Friday, May 31, 2024

A Royal Enfield story to tell you

David fixes Royal Enfield on sidewalk.
Why is this man smiling? Me fixing my Royal Enfield on the sidewalk.

 Pushing my broken down Royal Enfield Bullet home earlier this year, I was secretly pleased. 

I had finally earned a place in the imaginary club of vintage motorcyclists, in which every member has a story to tell about pushing a motorcycle home. 

My wife, who arrived in our car to bring me a drink of water, was filled with pity. It was misplaced. I wasn't sad, I was happy. 

At last, I had the right to tell the lads down at the pub the story of how I pushed my Royal Enfield two miles. 

Except... there is no pub. I have no "lads." 

That's my fault. For one thing, I waited until I was 50 to buy my Royal Enfield. For another thing, I had waited until I was 73 to push it home!

Most story tellers boasting of going home on shoe power describe events of their youth. Older and wiser, a break down late in life would inspire them to call a truck to collect the motorcycle.

Not me.

I wanted to experience the ups and the downs of riding an old-fashioned motorcycle, and have stories to tell.

Stories like the one Graham Scarth of the Royal Enfield Owners Club (UK) told me years ago, in an email.

"Back in 1970/71 I had a Norton Twin as well as the (Royal Enfield) 250 GT," he wrote.

"Coming home from the Yorkshire coast one evening on the Norton, it suddenly lost all drive in the bottom of a dip just as I opened the throttle to climb the rise. Coasted to a halt and put the bike on stand. Rear chain was laid out in a straight line on the road some yards back and no damage to engine/gearbox cases.
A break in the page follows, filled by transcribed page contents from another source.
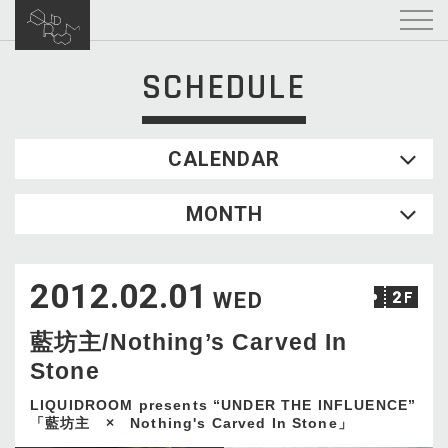
SCHEDULE
CALENDAR
2026.08
MONTH
SUN
MON
TUE
WED
THU
FRI
SAT
1
2012.02.01
2
3
4
5
6
7
8
WED
9
10
11
12
13
14
15
藍坊主/Nothing’s Carved In
16
17
18
19
20
21
22
Stone
23
24
25
26
27
28
29
30
31
LIQUIDROOM presents “UNDER THE INFLUENCE”
「藍坊主 × Nothing's Carved In Stone」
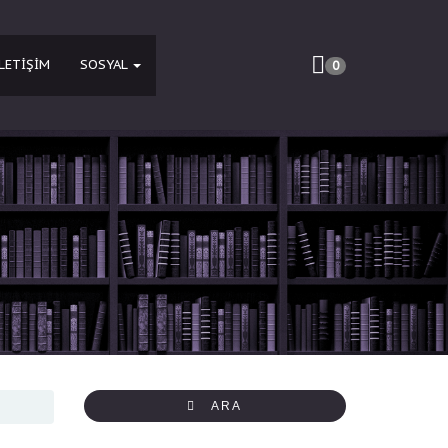
İLETIŞIM
SOSYAL
0
ARA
No damage to me either from what could have been a nasty incident.

"Pushed the bike about a mile to the nearest pub and phoned a mate with a van, then had a pint or two whilst I waited."

What a wonderful story. And, of course, it ends at a pub.

When I started this blog, in 2008, I visualized it as a fictional soap opera built around a mythical biker bar I called the Three Down, somewhere in America.

I wrote nine episodes before admitting that I am not a novelist. You can read them here. But I wouldn't.

I wrote the soap opera shortly after I retired and I was missing the companionship and drama of the office. I was also missing the fun of commuting to work on my Royal Enfield. A blog seemed like a partial answer to these losses then, and it still is.

Because, truth is, dear readers, you are collectively the lads, and this is the pub. Bottoms up and may there never be a Last Call.


  1. I'll buy the next one, David!

  2. Anonymous6/11/2024

    Cheers and I raise a glass to you sir and every last one of us that have pushed our steel stead’s at one point or another in our lives!